Giving a nervous chuckle, Lila checked her makeup in the mirror before spinning out of her bathroom and plopping down onto the couch. The silence was unnerving, but Lila had trained herself to listen to the silence for years, and she listened as Heidi paused. Just what was she worrying about? “So what did you call to talk about?”
“Are you busy?” Heidi suddenly asked as if she realized she might be interrupting something.

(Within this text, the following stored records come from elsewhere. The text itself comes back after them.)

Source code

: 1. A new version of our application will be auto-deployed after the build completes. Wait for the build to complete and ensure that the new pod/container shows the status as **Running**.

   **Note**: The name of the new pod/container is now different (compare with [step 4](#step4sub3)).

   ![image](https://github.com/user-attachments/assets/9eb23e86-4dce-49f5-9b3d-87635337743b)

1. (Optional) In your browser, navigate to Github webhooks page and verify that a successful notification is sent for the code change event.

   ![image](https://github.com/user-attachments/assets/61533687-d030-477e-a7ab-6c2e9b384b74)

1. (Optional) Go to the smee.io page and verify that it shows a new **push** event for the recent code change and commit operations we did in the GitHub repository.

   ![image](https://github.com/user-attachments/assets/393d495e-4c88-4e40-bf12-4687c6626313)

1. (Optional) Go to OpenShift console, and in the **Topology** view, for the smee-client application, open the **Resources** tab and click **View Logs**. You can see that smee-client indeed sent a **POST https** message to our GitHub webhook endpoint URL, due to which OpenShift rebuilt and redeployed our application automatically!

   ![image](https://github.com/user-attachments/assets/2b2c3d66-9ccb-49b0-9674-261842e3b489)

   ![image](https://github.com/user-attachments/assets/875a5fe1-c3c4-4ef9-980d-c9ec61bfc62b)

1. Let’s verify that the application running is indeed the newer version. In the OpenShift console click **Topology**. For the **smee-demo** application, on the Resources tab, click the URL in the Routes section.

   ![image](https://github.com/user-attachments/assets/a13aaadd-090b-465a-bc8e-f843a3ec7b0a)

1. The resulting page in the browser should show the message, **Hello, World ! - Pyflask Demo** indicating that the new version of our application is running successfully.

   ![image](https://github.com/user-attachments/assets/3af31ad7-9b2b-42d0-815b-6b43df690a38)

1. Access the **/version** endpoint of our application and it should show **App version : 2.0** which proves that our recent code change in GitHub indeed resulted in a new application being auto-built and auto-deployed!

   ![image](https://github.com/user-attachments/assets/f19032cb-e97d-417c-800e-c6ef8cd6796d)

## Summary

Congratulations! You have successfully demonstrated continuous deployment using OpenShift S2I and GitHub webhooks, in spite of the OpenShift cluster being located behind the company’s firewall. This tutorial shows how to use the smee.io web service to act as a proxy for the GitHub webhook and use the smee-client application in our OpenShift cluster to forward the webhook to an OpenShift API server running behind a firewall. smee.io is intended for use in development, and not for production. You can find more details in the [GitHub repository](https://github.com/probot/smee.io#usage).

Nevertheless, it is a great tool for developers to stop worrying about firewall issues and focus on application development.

“Not at the moment.” That light flirty tone was still present, but Lila had to work to keep it there. Something seemed off and wrong, as if Heidi was screaming for her to pay attention and listen and take care of her.
“Are you busy tonight?”
Lila paused, trying to grasp onto the conversation and where it was going, keeping track of the different jumps Heidi made as she bounced from question to question. “I am, actually. But I have time to talk now if you wanted. My date isn’t set to arrive for a couple hours at least.”
“Late night,” Heidi commented. “I’m such a morning person.”
“I am too, honestly. I love the quiet of mornings that nights just don’t seem to give me.” It wasn’t a lie, although Lila found she spent more nights wide awake than early mornings. She missed those mornings though—something about the eerie quiet before the day got started seemed like the perfect way to center herself. “Maybe I should get up early and give you a call sometime.”
“I would like that.” A tendril of hope lingered in Heidi’s tone, and Lila grasped onto it and held on with an iron fist. That was what she wanted to hear in every word Heidi said.
“So, what would we talk about?” Lila pried softly, hoping Heidi would feel welcome to open up even more. She had a feeling Heidi was used to keeping everything bottled so tightly that she didn’t even know how to let it all loose.
“I don’t know. You have a date tonight?”
“I do.” Lila wondered if that would cause issues, but she was as open as she could be about her relationships and how she wanted to live her life. “It’s a woman I’ve been seeing for about a year now.”
“Oh, do you like her?”
Lila giggled. “Of course, why else would I continue to see her?”
“That was a stupid question, sorry.”
Pressing her lips together, Lila paused. “Not stupid, just trying to make conversation, and I shot it down. I apologize. I do like her. This is about as far as we’ll ever go in a relationship, dates when she can find the time, and I’m comfortable with that. I don’t need anything deeper from her.”
Heidi dragged in a ragged breath. “Do you want more?”
“No. I’m perfectly comfortable with what we have.”
“That’s good.” Heidi’s voice was flat.
Lila squinted at her television across the room. “You said you had a date today. Did it go well?”
Heidi coughed before she answered. “No, not really. I mean…it’s not for lack of trying.”
“What does that mean?”
“It means we’re both trying, and it seems we both miss more often than not. She was rushed today, so we didn’t really get to talk about much of anything.” Heidi’s voice wavered.
Lila dashed her tongue across her lips, daring herself to ask a risky question. “Did you need that connection with her?”
Heidi sighed. “I did. I wanted it. I know she’ll give it to me, so long as I can figure out the right way to ask.”
“And you haven’t yet?”
Groaning, Heidi let silence fill the conversation before she finally spoke. “I thought we had at one point, but maybe we’ve never known how to communicate effectively.”
“How long have you been together?” Lila’s curiosity was piqued. It wasn’t often she found couples who had been together for ages not knowing how to communicate. It usually ended before then, and she would know, she’d seen her fair share of couples throughout her life, those still together and those who were on their third or fourth long-term partner.
“Fifteen years. Sixteen this coming January.”